Trade Shows — Traditional Face-to-Face vs. Virtual

Recently after attending a virtual trade show, I got to thinking, “which is more effective —traditional face-to-face or virtual trade shows?”

I did some research on the Web and posed a question using the LinkedIn “Answers” function. Here are some of my findings.

Customer / Vendor Interface

Traditional Face-to-Face Trade Show

Businesswoman and Businessman Shaking HandsPeople like to do business with people they know. The opportunity to meet face-to-face and make personal connections at a traditional trade show cannot be beat.

  • It’s a chance to give existing and potential customers a sneak preview of new products and get feedback on concept ideas.
  • In person, salespeople may be able to determine serious prospects from visitors just trying to collect trade show give-away items (also known as swag or bling).

Virtual Trade Show

Anyone with an Internet connection can participate in a virtual trade show. No travel required.

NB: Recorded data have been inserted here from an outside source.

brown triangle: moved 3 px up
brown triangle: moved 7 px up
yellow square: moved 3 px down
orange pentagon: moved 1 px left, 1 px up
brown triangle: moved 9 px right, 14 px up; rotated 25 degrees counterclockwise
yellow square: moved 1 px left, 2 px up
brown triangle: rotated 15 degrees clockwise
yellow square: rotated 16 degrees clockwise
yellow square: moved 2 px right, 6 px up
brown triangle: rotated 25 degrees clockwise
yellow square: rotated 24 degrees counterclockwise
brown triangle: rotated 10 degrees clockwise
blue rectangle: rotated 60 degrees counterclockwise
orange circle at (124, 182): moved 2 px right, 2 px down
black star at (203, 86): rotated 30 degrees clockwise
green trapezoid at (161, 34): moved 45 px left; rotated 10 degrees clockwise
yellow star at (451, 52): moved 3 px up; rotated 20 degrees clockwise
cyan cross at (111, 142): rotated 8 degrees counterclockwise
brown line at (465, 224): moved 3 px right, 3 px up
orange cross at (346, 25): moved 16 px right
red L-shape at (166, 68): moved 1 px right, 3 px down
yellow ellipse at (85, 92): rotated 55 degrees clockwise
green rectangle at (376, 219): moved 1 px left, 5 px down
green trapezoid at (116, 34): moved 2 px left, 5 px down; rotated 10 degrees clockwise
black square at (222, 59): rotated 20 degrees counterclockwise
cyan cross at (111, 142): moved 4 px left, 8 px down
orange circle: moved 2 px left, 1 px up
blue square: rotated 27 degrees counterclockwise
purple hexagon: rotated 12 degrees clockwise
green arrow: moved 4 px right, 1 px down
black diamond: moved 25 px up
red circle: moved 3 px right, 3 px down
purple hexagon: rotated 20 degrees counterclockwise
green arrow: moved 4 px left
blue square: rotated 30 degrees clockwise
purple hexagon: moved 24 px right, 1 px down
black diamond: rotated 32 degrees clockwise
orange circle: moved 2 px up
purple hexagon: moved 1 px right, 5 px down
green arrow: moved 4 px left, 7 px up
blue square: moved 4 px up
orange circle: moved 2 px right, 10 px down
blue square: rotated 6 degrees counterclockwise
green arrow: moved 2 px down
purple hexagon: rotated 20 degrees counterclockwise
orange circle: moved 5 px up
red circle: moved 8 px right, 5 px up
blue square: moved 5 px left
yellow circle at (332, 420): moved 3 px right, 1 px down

Vendors may be able to reach a wider audience.

  • Virtual trade shows are 2D or 3D. A 3D environment resembles a “real” trade show where visitors can “walk” into a booth and “talk” to a company representative.
  • The virtual platform lends itself to a broad range of applications beyond trade shows such as workshops, training sessions, and customer meetings.

Show and Tell

Traditional Face-to-Face Trade Show

Depending on the product, it may be critical that customers can see and touch it, and watch how it works. This cannot be duplicated in the virtual world, at least not yet.

  • Companies have an opportunity to showcase their organization and strut their stuff.
  • By walking around, potential customers may see something new that sparks their interest.

Virtual Trade Show

Some products do not need to be seen in-person and make good candidates for virtual trades shows, perhaps products in the service arena.

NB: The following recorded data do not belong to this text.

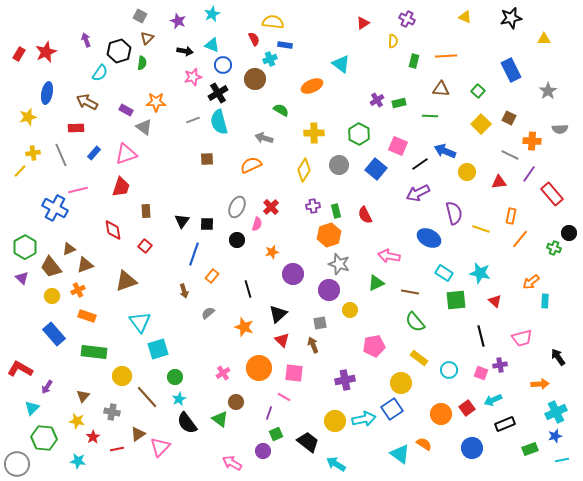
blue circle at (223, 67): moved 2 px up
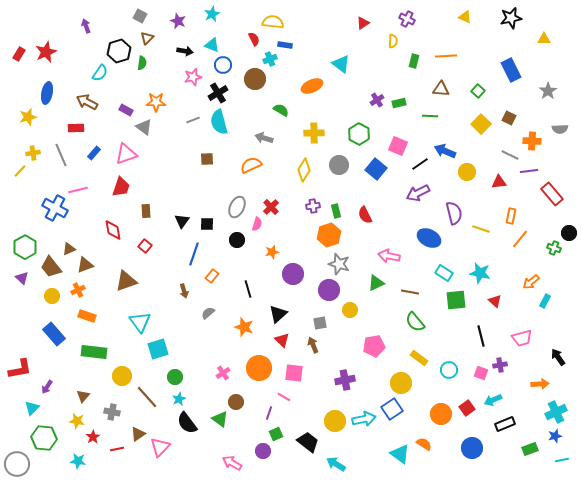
purple arrow at (86, 40): moved 14 px up
purple line at (529, 174): moved 3 px up; rotated 48 degrees clockwise
cyan rectangle at (545, 301): rotated 24 degrees clockwise
red L-shape at (20, 369): rotated 140 degrees clockwise
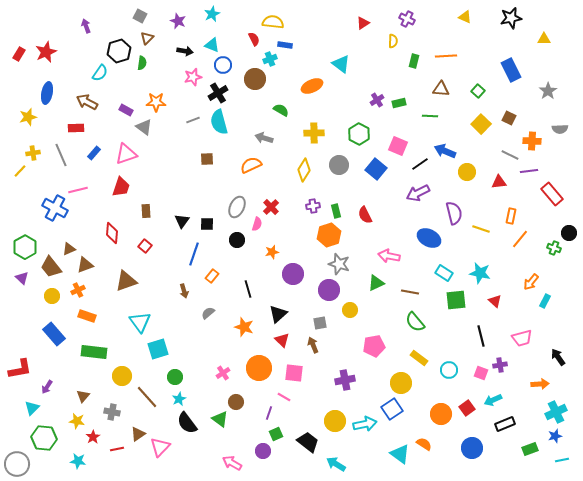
red diamond at (113, 230): moved 1 px left, 3 px down; rotated 15 degrees clockwise
orange arrow at (531, 282): rotated 12 degrees counterclockwise
cyan arrow at (364, 419): moved 1 px right, 5 px down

  • Potential customers not familiar with a product would not visit a company’s website but they might stumble across the virtual booth and go inside to check it out.
  • Information may be available for 30, 90 or even 365 days afterwards so event goers can log back on and check out things they might have missed.


Traditional Face-to-Face Trade Show

  • Traditional trade shows may last for several days or even months. Expenses include booth space, fitting out and running the booth, marketing materials, give-away items, travel, hotel and meals, and staff time. It can get expensive.
  • Entrance to trade shows is often free for attendees, but they still incur travel, hotel, meal, and staff time costs.
  • The environmental impact of trade shows is not calculated into costs, but there is one. Air travel has a huge carbon footprint. Running the convention hall, building and operating booths, food and drink—it all adds up.

Virtual Trade Show

  • A major benefit of virtual trade shows is cost. There is a fee for the virtual environment but travel, hotel, meal expenses are eliminated. Marketing materials are online. Staff time is reduced as there is no need to travel.
  • The environmental impact of a virtual trade show is minimal, resources to run the virtual event and for vendors and attendees to run their computers.


Traditional Face-to-Face Trade ShowTraditional trade shows seem to have an edge over virtual trade shows due to the face-to-face connection and ability to see and touch actual products. Some traditional trade shows offer a virtual component like streaming presentations online. It is heartening to see “green” trade show products and event companies beginning to address the environmental issues associated with traditional trade shows.

As technology advances, virtual trade shows may be able to provide the same “experience” as a traditional show. In the meantime, virtual trade shows provide a cost effective alternative and potential to reach people that cannot or will not attend a traditional trade show.

Author: Linda Poppenheimer

Linda researches and writes about environmental topics to share information and to spark conversation. Her mission is to live more lightly on Earth and to persuade everyone else to do the same.

One thought on “Trade Shows — Traditional Face-to-Face vs. Virtual”

  1. I can understand how a virtual trade show would work if a trade show were actually in progress but how would the physical set up be prepared if it was only to be virtual? You hear the expression “a picture is worth a thousand words” but just seeing pictures of products would seem unsatisfactory if serious purchasing is to occur. Virtual technology is great for some applications but not a substitute for personal interaction.